Text section:
# Why do you camp



## grassroots (May 29, 2009)

I'm new to camping, and I get the gist of it - you separate yourself from mainstream life, and get closer to nature....sleep outside, cook out... BUT, WHAT else do you do with all that time in between?! I'm just inexperienced, and was wondering WHY it is that some people are so thrilled with camping. I'd like to enjoy it as much as they are!


----------



## ctfortner (Nov 16, 2007)

Being outdoors is a lot of it. If you are an outdoors person, hiking, fishing, walking, or just sitting outside enjoying nature, then you will have that feeling about going camping.

If you are more of an indoor person you may enjoy camping when you go, but not get as excited about it as some others do.

It is relaxing to get away from home, work, phones, tv's, computers, interestates, etc... There are times we do nothing more than sit around the campsite for a couple of hours just talking, kids playing, whatever. Thats the great thing about camping, there is no schedules, or we have to do this or that. But for those who like to be doing something all the time, you can play games, hike, hit the swimming hole, ride bikes, walk around the campground and visit other campers....

Work task A: Decide whether each of the following statements agrees with the camping forum thread, answering yes or no and quoting the exact words from the camping forum thread that settle it: (i) grassroots says they are new to camping; (ii) ctfortner says camping means sticking to a fixed schedule; (iii) ctfortner lists riding bikes as something to do while camping.
Work task B: Continue the camping forum thread from where it stops.

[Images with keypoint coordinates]
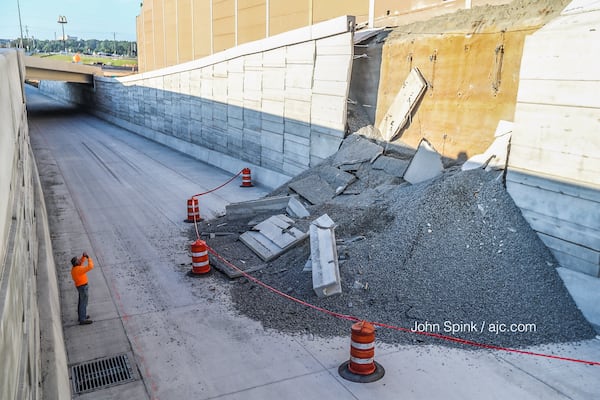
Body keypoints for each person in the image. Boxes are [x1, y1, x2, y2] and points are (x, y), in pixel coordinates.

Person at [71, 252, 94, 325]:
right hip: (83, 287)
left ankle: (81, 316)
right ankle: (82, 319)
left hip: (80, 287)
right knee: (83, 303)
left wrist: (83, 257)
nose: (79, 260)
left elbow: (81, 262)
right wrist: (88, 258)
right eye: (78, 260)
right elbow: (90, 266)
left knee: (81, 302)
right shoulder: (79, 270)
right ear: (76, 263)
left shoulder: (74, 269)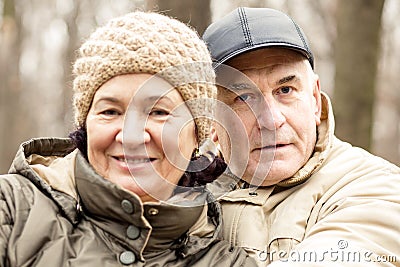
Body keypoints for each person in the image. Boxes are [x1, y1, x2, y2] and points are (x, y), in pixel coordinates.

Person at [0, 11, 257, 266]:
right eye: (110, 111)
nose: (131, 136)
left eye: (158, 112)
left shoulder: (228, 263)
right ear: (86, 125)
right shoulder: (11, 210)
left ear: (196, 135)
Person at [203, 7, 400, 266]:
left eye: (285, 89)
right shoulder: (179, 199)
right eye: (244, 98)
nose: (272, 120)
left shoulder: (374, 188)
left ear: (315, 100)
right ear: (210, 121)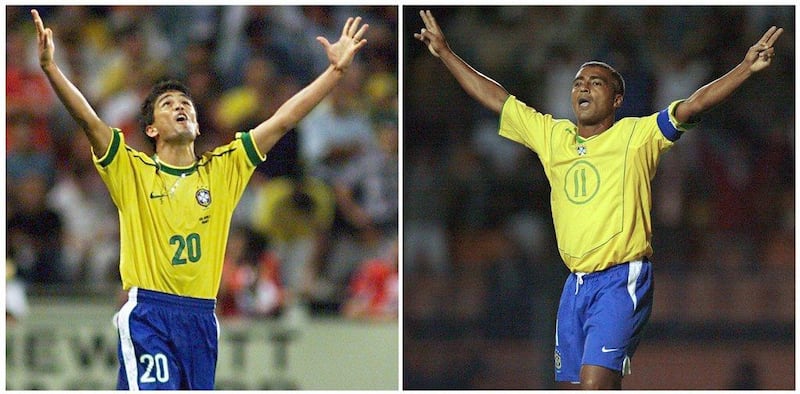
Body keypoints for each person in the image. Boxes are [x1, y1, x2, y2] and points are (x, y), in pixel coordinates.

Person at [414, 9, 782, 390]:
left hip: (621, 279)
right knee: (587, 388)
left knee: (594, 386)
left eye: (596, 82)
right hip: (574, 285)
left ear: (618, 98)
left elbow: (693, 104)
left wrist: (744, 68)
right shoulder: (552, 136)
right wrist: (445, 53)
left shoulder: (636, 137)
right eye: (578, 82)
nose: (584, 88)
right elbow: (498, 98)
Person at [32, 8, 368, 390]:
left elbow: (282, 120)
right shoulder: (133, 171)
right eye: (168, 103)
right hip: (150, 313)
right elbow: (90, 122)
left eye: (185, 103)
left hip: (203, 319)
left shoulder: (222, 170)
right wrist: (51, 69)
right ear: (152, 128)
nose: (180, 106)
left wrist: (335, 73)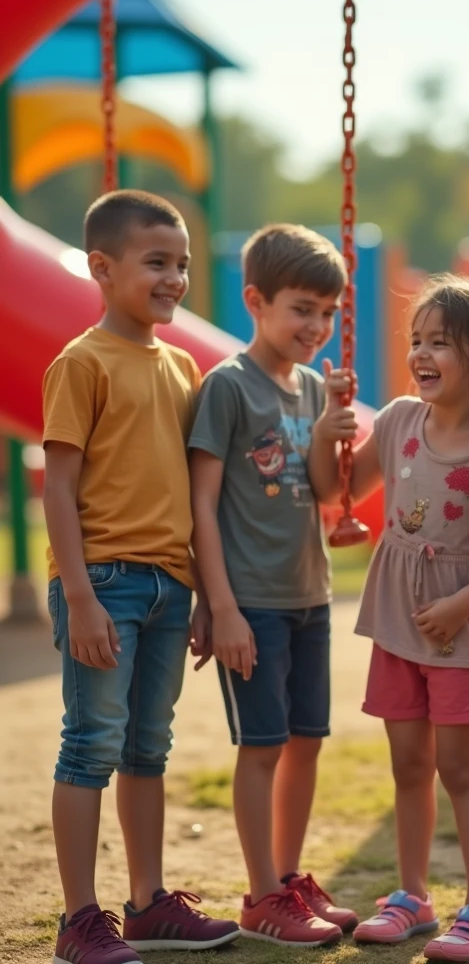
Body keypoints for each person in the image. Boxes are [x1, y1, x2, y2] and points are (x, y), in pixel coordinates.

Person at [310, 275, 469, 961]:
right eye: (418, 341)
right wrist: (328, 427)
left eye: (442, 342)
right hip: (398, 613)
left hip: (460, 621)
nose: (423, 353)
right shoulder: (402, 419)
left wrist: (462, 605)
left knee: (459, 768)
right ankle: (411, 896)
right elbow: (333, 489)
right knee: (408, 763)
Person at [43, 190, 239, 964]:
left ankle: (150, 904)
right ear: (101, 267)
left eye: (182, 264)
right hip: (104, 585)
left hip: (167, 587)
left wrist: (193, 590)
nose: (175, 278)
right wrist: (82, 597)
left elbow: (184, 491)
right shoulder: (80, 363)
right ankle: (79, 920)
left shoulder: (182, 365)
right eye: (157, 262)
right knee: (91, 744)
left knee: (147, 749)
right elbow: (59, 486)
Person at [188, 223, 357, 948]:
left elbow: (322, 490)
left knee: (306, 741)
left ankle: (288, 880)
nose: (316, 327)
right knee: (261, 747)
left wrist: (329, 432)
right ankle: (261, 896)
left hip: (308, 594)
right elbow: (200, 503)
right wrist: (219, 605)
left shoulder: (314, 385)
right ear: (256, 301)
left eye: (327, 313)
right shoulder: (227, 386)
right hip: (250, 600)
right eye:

Task response A:
(i) Yes: "I'm new to camping"
(ii) No: "there is no schedules, or we have to do this or that"
(iii) Yes: "ride bikes"

Task response B:
----------



## orangecamper (Apr 1, 2009)

I do it to get AWAY. But a lot of it for me is that it takes more time to do everything, cooking, walking to the bathrooms, etc. It makes me stop and pay attention to what I am doing more, stop and smell the roses, etc. And I just find all that fun! I do a lot of hiking, swimming, taking nature photos. I am starting to get into geocaching now, so there is something else to add to the fun! But mostly to get away. From people, from buildings. And being outside all day wears me out! Even if i don't DO much of anything. I sleep better when I am camping. And the cooking can't be beat!:icon_smile_campfire


----------



## antigua (Dec 17, 2007)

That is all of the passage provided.